Do you have to pay for employee commutes?

Does driving work vans or company cars really count as being on the job? A recent ruling is offering clarity.

Do you have to pay for employee commutes?
For mobile employees without a set workplace, the commute to work may vary greatly from day to day – but does that mean employers have an obligation to pay their staff for the travelling time?

That’s the question the Ontario Labour Relations Board was asked to deliberate in a recent case and here, top employment lawyer Brian Silva explains the outcome.
In a recent decision argued by one of the lawyers at CCPartners, the Ontario Labour Relations Board (the “Labour Board”) ruled that time spent by an employee traveling from home to the first job site of the day and back home from the last job site of the day in a company vehicle was commuting time and not time spent working for which the employer was required to pay.

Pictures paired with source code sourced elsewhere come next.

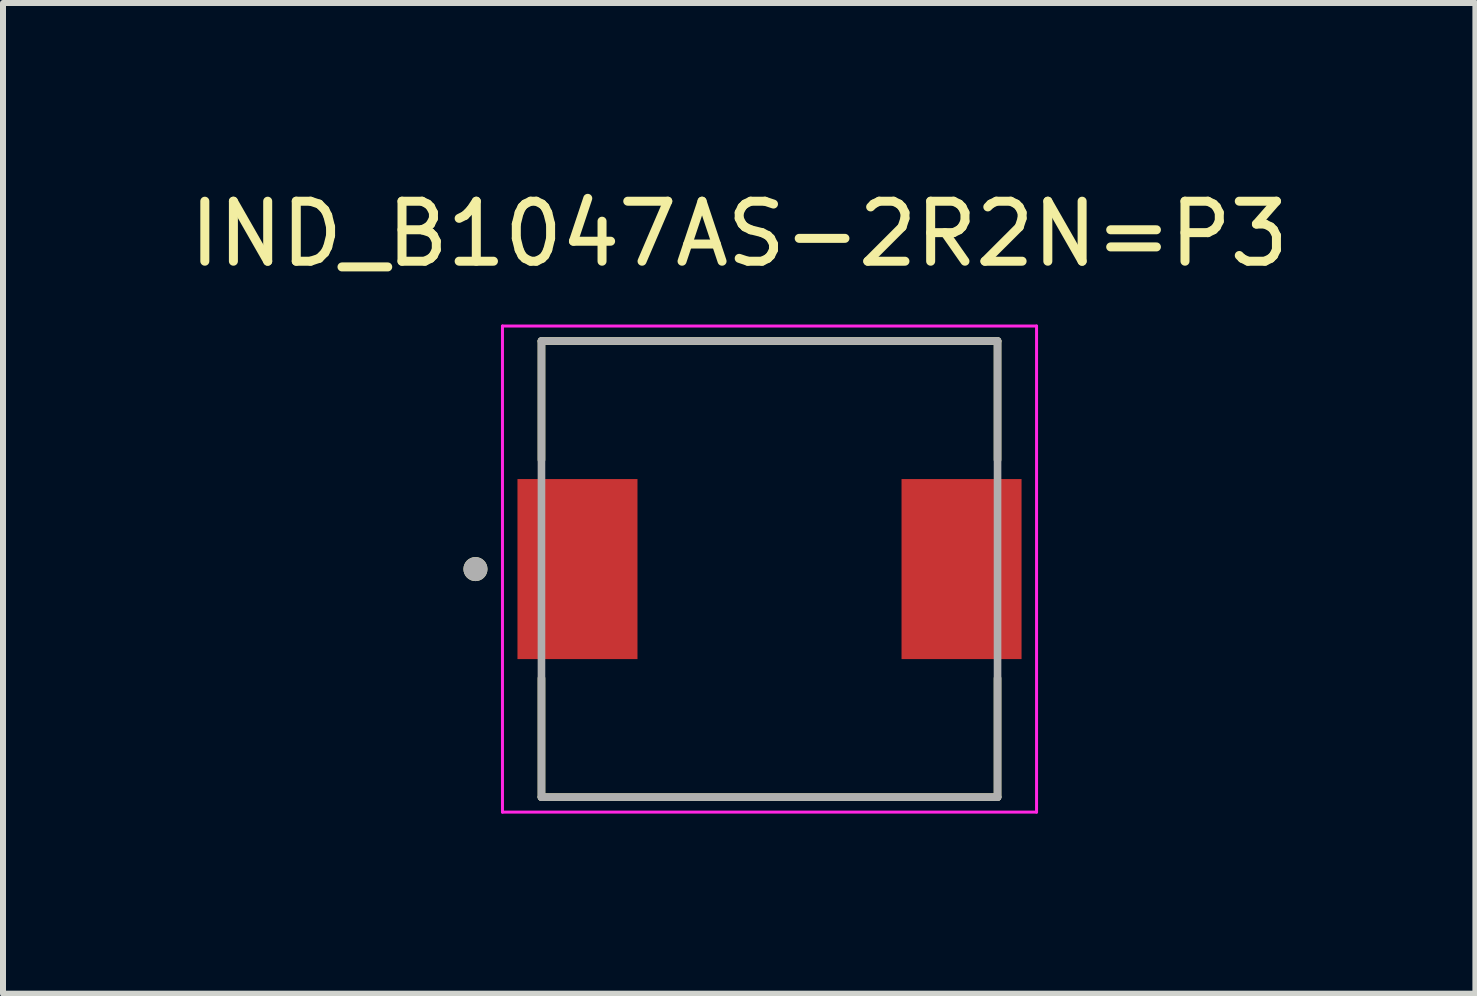
<source format=kicad_pcb>
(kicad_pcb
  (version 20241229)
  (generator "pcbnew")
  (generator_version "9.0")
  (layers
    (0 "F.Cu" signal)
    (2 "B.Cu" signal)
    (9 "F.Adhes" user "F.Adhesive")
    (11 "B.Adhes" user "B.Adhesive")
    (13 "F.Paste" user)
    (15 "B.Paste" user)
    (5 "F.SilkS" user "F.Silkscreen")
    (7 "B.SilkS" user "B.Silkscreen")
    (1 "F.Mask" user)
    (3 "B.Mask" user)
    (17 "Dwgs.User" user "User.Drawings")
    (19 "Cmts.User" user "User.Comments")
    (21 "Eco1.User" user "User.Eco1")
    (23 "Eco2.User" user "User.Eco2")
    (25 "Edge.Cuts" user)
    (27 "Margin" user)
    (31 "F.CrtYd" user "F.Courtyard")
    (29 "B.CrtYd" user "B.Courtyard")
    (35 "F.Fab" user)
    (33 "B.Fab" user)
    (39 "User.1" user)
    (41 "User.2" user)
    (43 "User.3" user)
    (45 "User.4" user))
  (footprint "IND_B1047AS-2R2N=P3"
    (layer "F.Cu")
    (at 9.773 6.433)
    (property "Reference" "IND_B1047AS-2R2N=P3" (at -0.505 -5.585 0) (layer "F.SilkS") (effects (font (size 1 1) (thickness 0.15))))
    (attr smd)
    (fp_line (start -3.8 -3.8) (end 3.8 -3.8) (stroke (width 0.127) (type solid)) (layer "F.SilkS"))
    (fp_line (start -3.8 -1.82) (end -3.8 -3.8) (stroke (width 0.127) (type solid)) (layer "F.SilkS"))
    (fp_line (start -3.8 1.82) (end -3.8 3.8) (stroke (width 0.127) (type solid)) (layer "F.SilkS"))
    (fp_line (start -3.8 3.8) (end 3.8 3.8) (stroke (width 0.127) (type solid)) (layer "F.SilkS"))
    (fp_line (start 3.8 -3.8) (end 3.8 -1.82) (stroke (width 0.127) (type solid)) (layer "F.SilkS"))
    (fp_line (start 3.8 3.8) (end 3.8 1.82) (stroke (width 0.127) (type solid)) (layer "F.SilkS"))
    (fp_circle (center -4.9 0) (end -4.8 0) (stroke (width 0.2) (type solid)) (fill no) (layer "F.SilkS"))
    (fp_line (start -4.45 -4.05) (end 4.45 -4.05) (stroke (width 0.05) (type solid)) (layer "F.CrtYd"))
    (fp_line (start -4.45 4.05) (end -4.45 -4.05) (stroke (width 0.05) (type solid)) (layer "F.CrtYd"))
    (fp_line (start 4.45 -4.05) (end 4.45 4.05) (stroke (width 0.05) (type solid)) (layer "F.CrtYd"))
    (fp_line (start 4.45 4.05) (end -4.45 4.05) (stroke (width 0.05) (type solid)) (layer "F.CrtYd"))
    (fp_line (start -3.8 -3.8) (end 3.8 -3.8) (stroke (width 0.127) (type solid)) (layer "F.Fab"))
    (fp_line (start -3.8 3.8) (end -3.8 -3.8) (stroke (width 0.127) (type solid)) (layer "F.Fab"))
    (fp_line (start 3.8 -3.8) (end 3.8 3.8) (stroke (width 0.127) (type solid)) (layer "F.Fab"))
    (fp_line (start 3.8 3.8) (end -3.8 3.8) (stroke (width 0.127) (type solid)) (layer "F.Fab"))
    (fp_circle (center -4.9 0) (end -4.8 0) (stroke (width 0.2) (type solid)) (fill no) (layer "F.Fab"))
    (pad "1" smd rect (at -3.2 0) (size 2 3) (layers "F.Cu" "F.Mask" "F.Paste"))
    (pad "2" smd rect (at 3.2 0) (size 2 3) (layers "F.Cu" "F.Mask" "F.Paste")))
  (gr_rect
    (start -3 -3)
    (end 21.536 13.508)
    (stroke (width 0.1) (type default))
    (fill no)
    (layer "Edge.Cuts")))
</source>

In this case, the employer is an HVAC and Refrigeration company with technicians providing maintenance and service to a variety of commercial customers.  It is not unusual for a technician to perform work at multiple customer locations during a workday. The employer has a shop where some work may be done but the majority of its work is performed at customer locations. Technicians are provided the option of driving a company vehicle home with them at the end of the day.

A former technician who opted to drive a company vehicle home in the evenings filed a complaint against the employer with the Ministry of Labour (the “Ministry”). He alleged that the time he spent driving the company vehicle from his home to the first job site of the day and back home from the last job site of the day (“commute time”) was time spent working, for which he should have been compensated. The Employment Standards Officer (the “Officer”) who investigated the complaint agreed with the employee that the commute time was time worked and ordered the employer to back-pay the employee for all commute time throughout his employment. The Officer based her decision entirely on the Ministry’s Travel Time Policy, set out below:

With the exception of commuting time, any time a person spends travelling (irrespective of the mode of transportation) for the purpose of getting to or from somewhere where work will be performed, must be counted as hours of work;

Commuting time means the time required for an employee to travel to work from home and vice versa. However, there are a number of exceptions to the rule.

If the employee takes a work vehicle home in the evening for the convenience of the employer, the hours of work begin when the employee leaves home in the morning and end when he or she arrives home in the evening.

If the employee is required to transport other staff or supplies to or from the workplace or worksite, time spent must be counted as hours of work. [Emphasis added].

Since the Ministry’s Officer found that there was at least some convenience to the employer in having the employee drive a company vehicle home in the evening, the Officer ruled against the employer.  
The employer appealed the Officer’s decision to the Labour Board, taking the position that the Ministry’s Travel Time Policy was not binding or enforceable law, and, in any event, that the Officer’s interpretation of the Ministry’s Policy was unreasonable. The employer argued further that the Labour Board ought to instead apply the Employment Standards Act, 2000 and its regulations in determining whether the commute time was compensable work or not. The Labour Board agreed with the company, stating:

15.  If the Board were to adopt the [Officer’s] reasoning set out above, it would mean that any employee using a company vehicle with the ability to take it home would have to be paid for all time commuting to and from work while driving the vehicle. Not only is that not a reasonable interpretation of the Manual, it has no basis in law.

16.  In the first place, the [Ministry’s Policy] does not have the force of law. Publications of this sort, including the Ministry of Labour’s Employment Standards Workbook have been recognized as non-binding… When work is deemed to be performed is defined in Section 6 of O. Reg. 285/01 of the Employment Standards Act, 2000…

17.   The fundamental obligation of any employee, and this would include the responding party, is to get from home to his place of work however the employee chooses to do so.  This can be done in a number of ways, including using public transportation, a personal vehicle or a company-owned vehicle and that travel time is “commuting” to work, not deemed work.  The workplace can be the first job site of the day, a supplier, a shop or any other type of place that the employee is required to go by the employer.  Similarly, any travelling done after the recognized work time to any location not required by the employer is also “commuting” from work and not deemed work.  The fact that the employee is using a company vehicle and who is or is not convenienced by that is immaterial.  The rather indefinite concept of “convenience” (what it means, how much, to whose benefit, to what degree, etc.) is not part of the applicable legislation and has not been used in arriving at the Board’s decision in this case.

Employers should take note of two things. First, the employee in this case was provided the option to take the company vehicle home. It is not entirely clear whether the Labour Board would have reached the same conclusion had the employee been obligated to take the company vehicle home instead.

Second, despite the Labour Board’s ruling overturning the Officer’s decision, the Ministry’s Travel Time Policy remains unchanged. This means employees could very well continue to successfully file similar complaints with the Ministry. In those instances, an appeal to the Labour Board may be necessary to enforce the employer’s rights.